Collected data below:
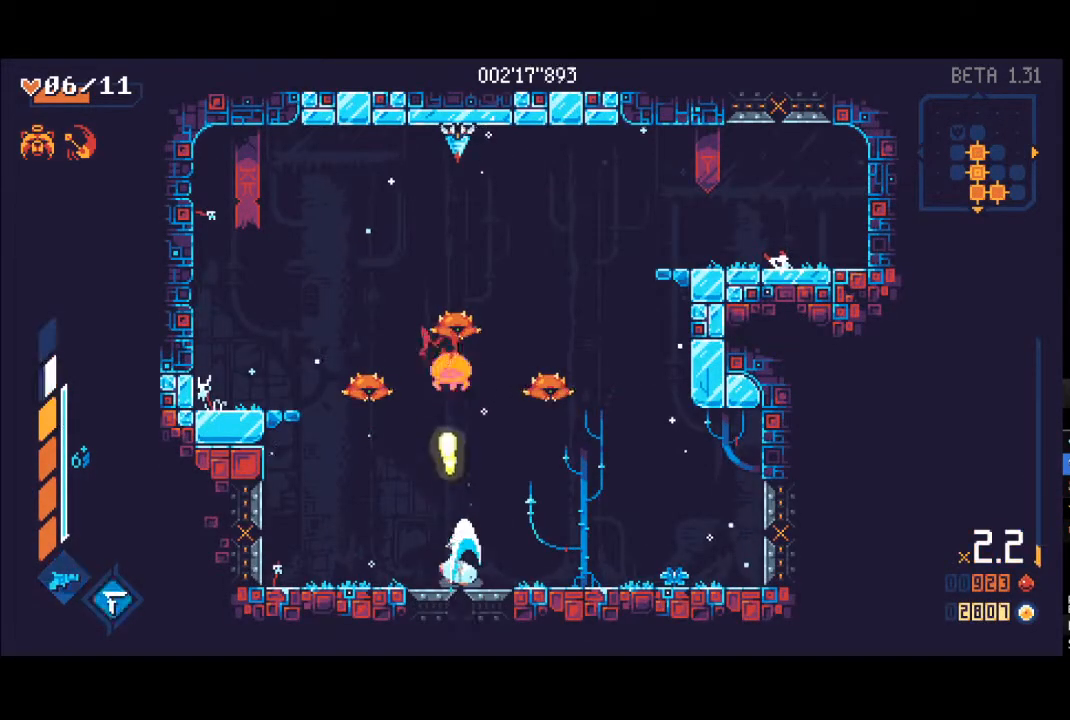
{"buttons": ["L1"], "left_stick": "up", "right_stick": "center", "events": [[67, "L1", "down"], [83, "X", "up"], [133, "L1", "up"], [150, "left_stick", "up-left"], [167, "X", "down"], [183, "X", "up"], [200, "L1", "down"], [267, "L1", "up"], [350, "L1", "down"], [350, "X", "down"], [350, "left_stick", "up"], [417, "L1", "up"], [433, "X", "up"], [500, "L1", "down"]]}
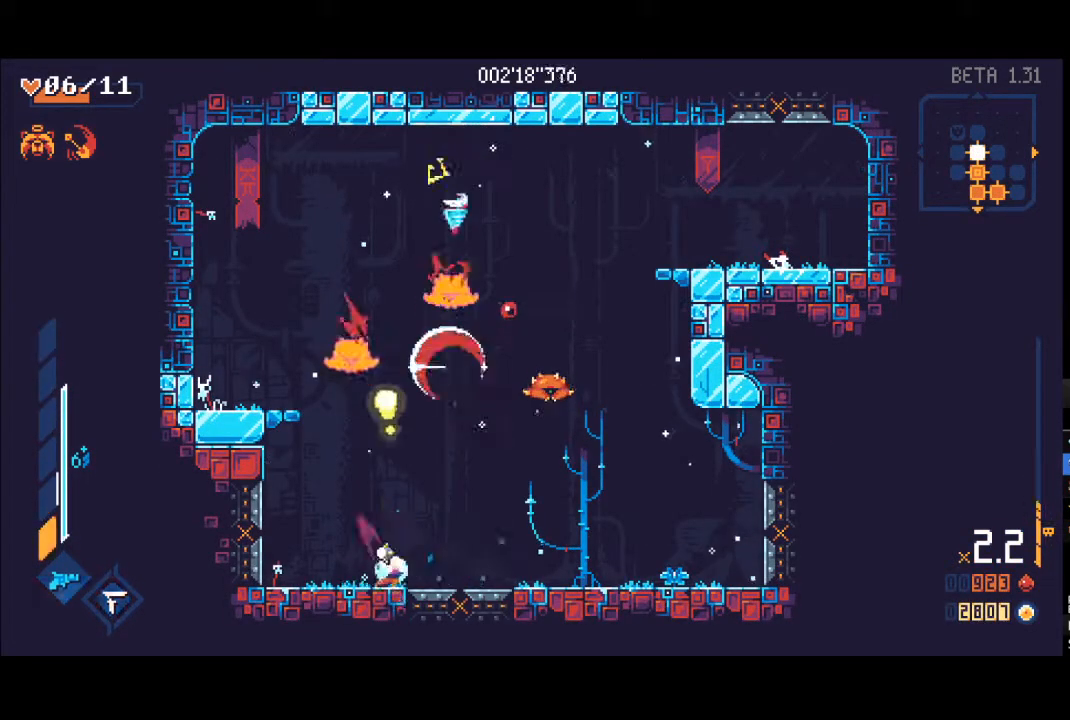
{"buttons": [], "left_stick": "up", "right_stick": "center", "events": [[33, "X", "down"], [67, "L1", "up"], [67, "X", "up"], [150, "L1", "down"], [183, "left_stick", "up-right"], [217, "L1", "up"], [283, "R1", "down"], [317, "Y", "down"], [450, "Y", "up"], [483, "R1", "up"], [483, "left_stick", "up"]]}
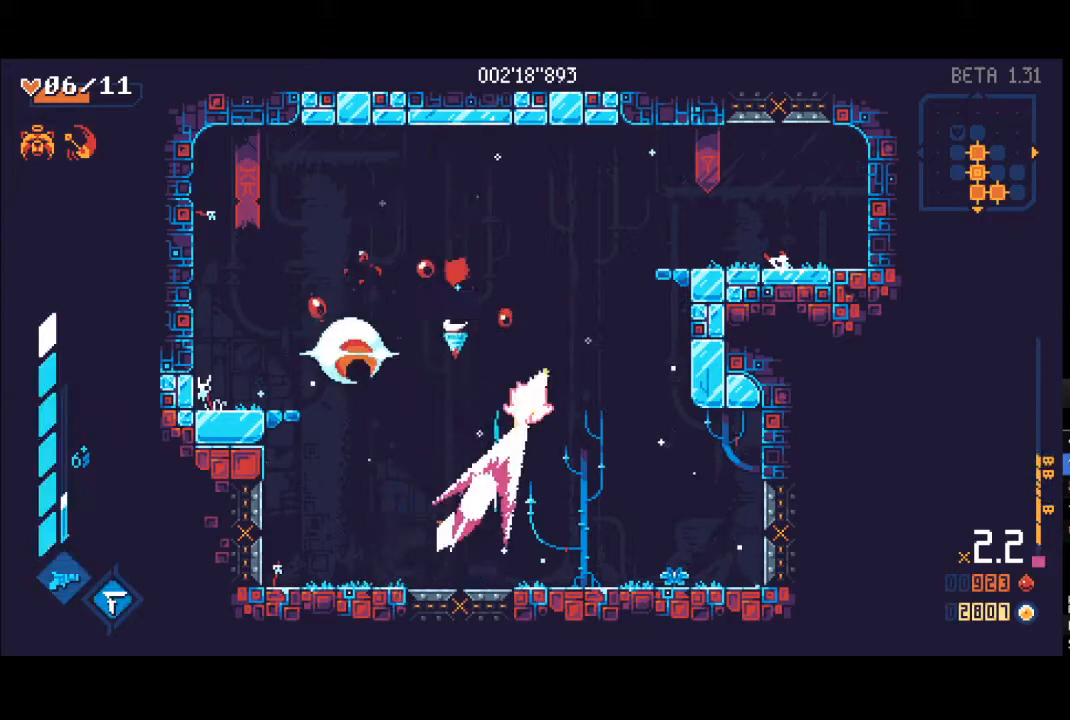
{"buttons": ["X"], "left_stick": "up", "right_stick": "center", "events": [[200, "X", "down"], [233, "X", "up"], [250, "L1", "down"], [300, "X", "down"], [317, "L1", "up"], [383, "X", "up"], [400, "L1", "down"], [483, "X", "down"], [500, "L1", "up"]]}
End of Collected data.
What the task requires: Set down the material word for word, and drop every picture from it.

Completed exercise:
{"buttons": ["L1"], "left_stick": "up", "right_stick": "center", "events": [[67, "L1", "down"], [83, "X", "up"], [133, "L1", "up"], [150, "left_stick", "up-left"], [167, "X", "down"], [183, "X", "up"], [200, "L1", "down"], [267, "L1", "up"], [350, "L1", "down"], [350, "X", "down"], [350, "left_stick", "up"], [417, "L1", "up"], [433, "X", "up"], [500, "L1", "down"]]}
{"buttons": [], "left_stick": "up", "right_stick": "center", "events": [[33, "X", "down"], [67, "L1", "up"], [67, "X", "up"], [150, "L1", "down"], [183, "left_stick", "up-right"], [217, "L1", "up"], [283, "R1", "down"], [317, "Y", "down"], [450, "Y", "up"], [483, "R1", "up"], [483, "left_stick", "up"]]}
{"buttons": ["X"], "left_stick": "up", "right_stick": "center", "events": [[200, "X", "down"], [233, "X", "up"], [250, "L1", "down"], [300, "X", "down"], [317, "L1", "up"], [383, "X", "up"], [400, "L1", "down"], [483, "X", "down"], [500, "L1", "up"]]}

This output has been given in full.